Khalfi thinks that imams in Sweden should have a right to decide if a divorce is authorized according to Islam, side by side with Swedish laws. At the same time, the president of Sweden's Muslim association, Mahmoud Aldebe, wants to facilitate Swedish Muslims "living according to Swedish and Islamic law". He thinks moreover that the religious courts in Muslim countries "in priciple are like courts in Western countries" and denies that they systematically discriminate against women.
We think that the thought of requiring the implementation of parallel legal systems in a multicultural society builds on a stereotypical and static perception of "culture" , and that it an illusion to find cultural unity among ethnic minorities. That stereotype is often blind to the different perceptions and power relations that exist within ethnic or religious groups. Who defines which living conditions and norms should hold for an ethnic group and specifically for a Swedish Muslim, and which laws should be left behind?

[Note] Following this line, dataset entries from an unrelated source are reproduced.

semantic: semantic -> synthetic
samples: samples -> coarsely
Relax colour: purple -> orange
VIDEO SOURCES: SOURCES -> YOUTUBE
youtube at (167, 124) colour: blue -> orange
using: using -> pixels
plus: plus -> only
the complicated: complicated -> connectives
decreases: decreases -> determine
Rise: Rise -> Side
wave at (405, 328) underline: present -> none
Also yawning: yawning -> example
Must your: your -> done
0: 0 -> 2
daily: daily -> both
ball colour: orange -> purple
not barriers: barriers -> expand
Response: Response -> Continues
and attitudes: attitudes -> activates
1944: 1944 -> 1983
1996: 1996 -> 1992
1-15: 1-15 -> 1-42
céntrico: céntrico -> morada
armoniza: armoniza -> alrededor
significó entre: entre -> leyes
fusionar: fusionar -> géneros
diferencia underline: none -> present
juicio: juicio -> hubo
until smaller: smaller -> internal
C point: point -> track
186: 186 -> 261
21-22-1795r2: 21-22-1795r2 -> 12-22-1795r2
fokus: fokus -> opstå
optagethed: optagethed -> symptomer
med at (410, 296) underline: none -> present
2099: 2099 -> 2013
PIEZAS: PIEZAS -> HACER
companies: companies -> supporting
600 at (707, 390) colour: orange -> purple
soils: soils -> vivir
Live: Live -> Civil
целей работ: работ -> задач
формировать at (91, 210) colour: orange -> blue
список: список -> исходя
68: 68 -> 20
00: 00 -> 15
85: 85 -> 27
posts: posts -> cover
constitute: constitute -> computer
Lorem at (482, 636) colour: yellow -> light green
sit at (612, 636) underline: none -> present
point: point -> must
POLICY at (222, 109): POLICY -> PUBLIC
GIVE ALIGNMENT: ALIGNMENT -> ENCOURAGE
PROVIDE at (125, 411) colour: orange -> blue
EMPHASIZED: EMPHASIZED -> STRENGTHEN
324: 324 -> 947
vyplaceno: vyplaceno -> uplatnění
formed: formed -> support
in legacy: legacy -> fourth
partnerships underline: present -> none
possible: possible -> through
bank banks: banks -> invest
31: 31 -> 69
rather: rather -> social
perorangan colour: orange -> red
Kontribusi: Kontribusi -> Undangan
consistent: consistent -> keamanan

Many women who come from Muslim countries, fight, both in those countries and in Sweden for more power over their own lives and the right to interpret Islam on their own and are hardly served when Swedish society promotes the enforcement of religious laws which explicitly subordinate the woman to the man.
To accept unequal divorce laws for Muslim women - as would never be accepted for any other group of women in Swedish society - is nothing but treachery, a way to show that these women are worth less in the eye of the law.
We think instead that Sweden should work towards having divorce according to Swedish family law for the country's immigrants - regardless of origin - be accepted and recognized in other countries.
Moreover, we suggest to increase resources given to efforts for promoting equality among Swedish Muslim, from a perspective that emphasizes that men also have what to gain from a more equal relation with women.
Not least, the Islamic association, Sweden's Muslim association and all imams active in Sweden have an important function to fill here. A clear standpoint for equality will also lessen the rift between Swedish Muslims and the majority society and show that equality is fully consistent with Islamic belief and practices. Khalfi's and Aldebe's remarks are rather a step in the opposite direction.